■ Provided entries ■
---

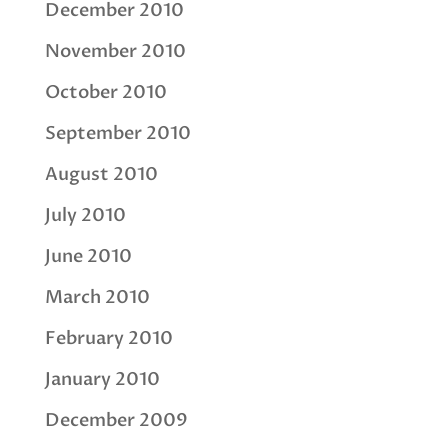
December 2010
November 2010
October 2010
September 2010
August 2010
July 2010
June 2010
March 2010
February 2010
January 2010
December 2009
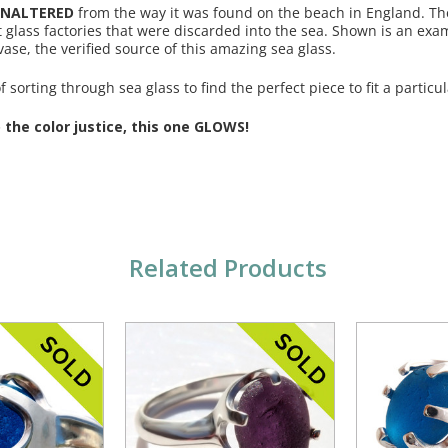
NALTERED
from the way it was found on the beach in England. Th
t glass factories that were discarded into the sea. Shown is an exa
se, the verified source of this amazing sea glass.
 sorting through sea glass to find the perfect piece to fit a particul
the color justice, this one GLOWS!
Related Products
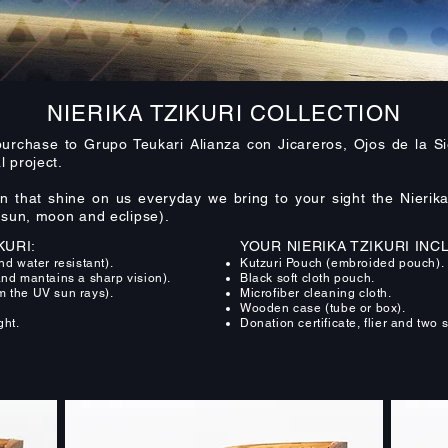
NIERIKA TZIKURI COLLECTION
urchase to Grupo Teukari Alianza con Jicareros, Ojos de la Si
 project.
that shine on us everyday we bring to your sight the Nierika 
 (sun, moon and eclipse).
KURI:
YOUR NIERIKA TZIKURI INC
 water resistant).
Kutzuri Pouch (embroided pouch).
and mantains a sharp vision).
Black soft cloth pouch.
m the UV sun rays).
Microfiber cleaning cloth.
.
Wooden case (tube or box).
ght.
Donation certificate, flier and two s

---

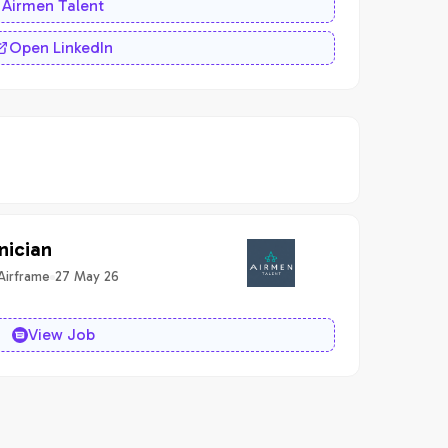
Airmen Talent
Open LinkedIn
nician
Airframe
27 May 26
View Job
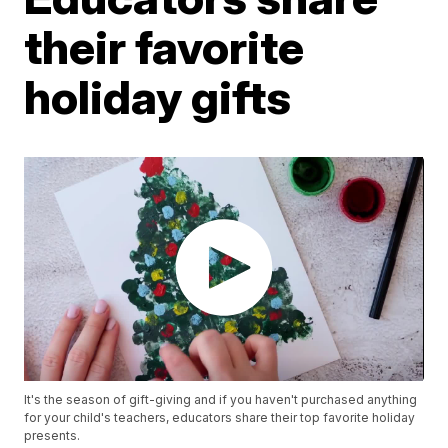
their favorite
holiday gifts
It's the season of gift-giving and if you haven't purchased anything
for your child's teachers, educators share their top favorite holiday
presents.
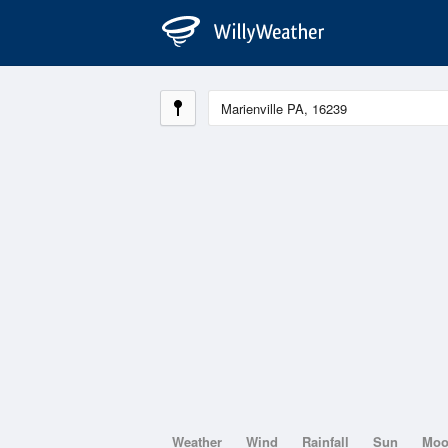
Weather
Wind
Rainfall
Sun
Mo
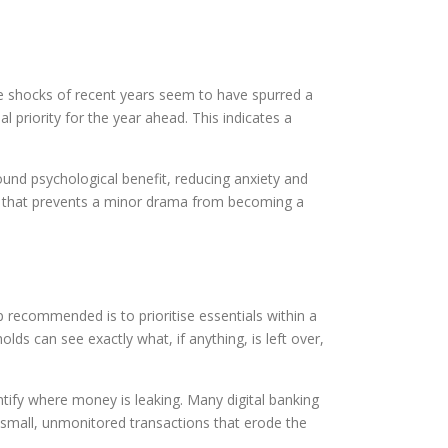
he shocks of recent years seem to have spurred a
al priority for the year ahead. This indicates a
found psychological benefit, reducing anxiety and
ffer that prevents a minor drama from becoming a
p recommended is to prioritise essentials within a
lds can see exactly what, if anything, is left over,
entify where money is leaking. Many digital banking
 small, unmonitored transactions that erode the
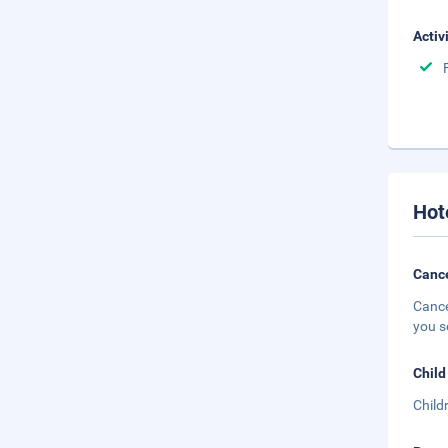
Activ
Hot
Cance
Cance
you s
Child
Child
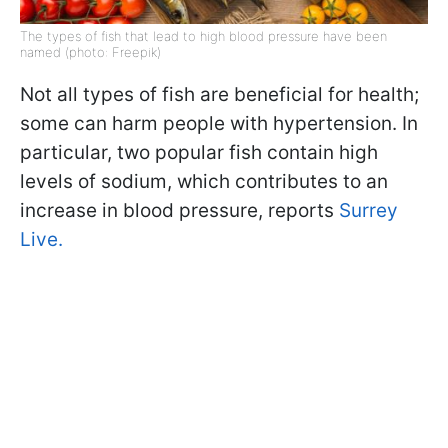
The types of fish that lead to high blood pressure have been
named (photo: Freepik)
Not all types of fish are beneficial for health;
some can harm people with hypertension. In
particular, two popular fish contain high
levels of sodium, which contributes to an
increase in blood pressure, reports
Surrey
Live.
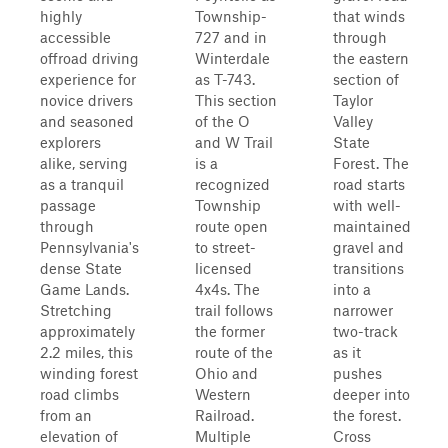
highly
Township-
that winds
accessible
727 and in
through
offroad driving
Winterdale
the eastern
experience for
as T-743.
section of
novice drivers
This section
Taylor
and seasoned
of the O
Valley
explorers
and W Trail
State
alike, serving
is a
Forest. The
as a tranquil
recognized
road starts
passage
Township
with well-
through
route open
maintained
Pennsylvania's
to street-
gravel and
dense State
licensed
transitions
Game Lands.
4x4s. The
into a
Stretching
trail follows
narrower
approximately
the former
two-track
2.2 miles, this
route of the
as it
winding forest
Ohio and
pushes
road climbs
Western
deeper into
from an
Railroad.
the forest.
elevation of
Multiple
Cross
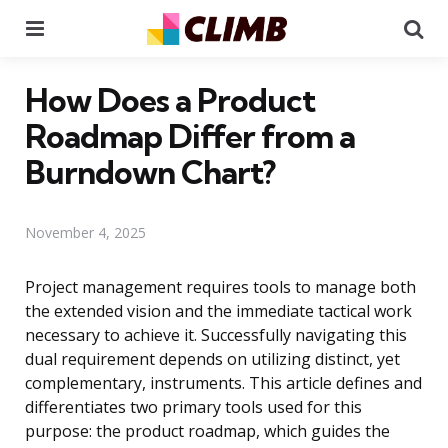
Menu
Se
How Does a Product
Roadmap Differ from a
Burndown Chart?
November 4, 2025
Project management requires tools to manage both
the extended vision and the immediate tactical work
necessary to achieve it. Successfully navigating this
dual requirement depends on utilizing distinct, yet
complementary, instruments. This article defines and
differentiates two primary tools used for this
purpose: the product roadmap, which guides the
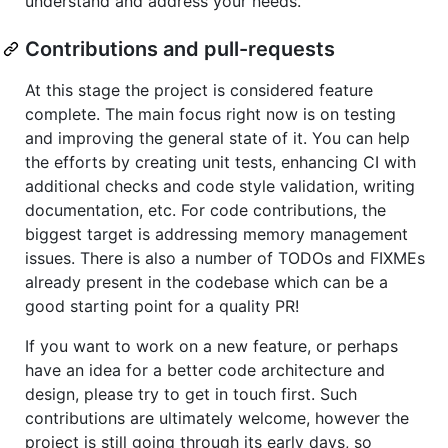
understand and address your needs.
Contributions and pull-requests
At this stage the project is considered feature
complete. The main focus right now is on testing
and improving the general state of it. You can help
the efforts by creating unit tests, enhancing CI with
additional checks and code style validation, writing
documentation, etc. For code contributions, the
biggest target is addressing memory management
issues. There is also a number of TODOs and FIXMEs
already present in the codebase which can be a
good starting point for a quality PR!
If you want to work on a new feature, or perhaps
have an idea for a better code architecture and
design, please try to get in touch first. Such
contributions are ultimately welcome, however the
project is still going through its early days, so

---

■ Problem statement ■
Only one stretch of the listing is wanted: the lines starting at the one with "December 2010" and ending at the one with "Donation certificate, flier and two s", copied exactly and free of pictures.

■ Finished exercise ■
December 2010
November 2010
October 2010
September 2010
August 2010
July 2010
June 2010
March 2010
February 2010
January 2010
December 2009
NALTERED
from the way it was found on the beach in England. Th
t glass factories that were discarded into the sea. Shown is an exa
se, the verified source of this amazing sea glass.
 sorting through sea glass to find the perfect piece to fit a particul
the color justice, this one GLOWS!
Related Products
NIERIKA TZIKURI COLLECTION
urchase to Grupo Teukari Alianza con Jicareros, Ojos de la Si
 project.
that shine on us everyday we bring to your sight the Nierika 
 (sun, moon and eclipse).
KURI:
YOUR NIERIKA TZIKURI INC
 water resistant).
Kutzuri Pouch (embroided pouch).
and mantains a sharp vision).
Black soft cloth pouch.
m the UV sun rays).
Microfiber cleaning cloth.
.
Wooden case (tube or box).
ght.
Donation certificate, flier and two s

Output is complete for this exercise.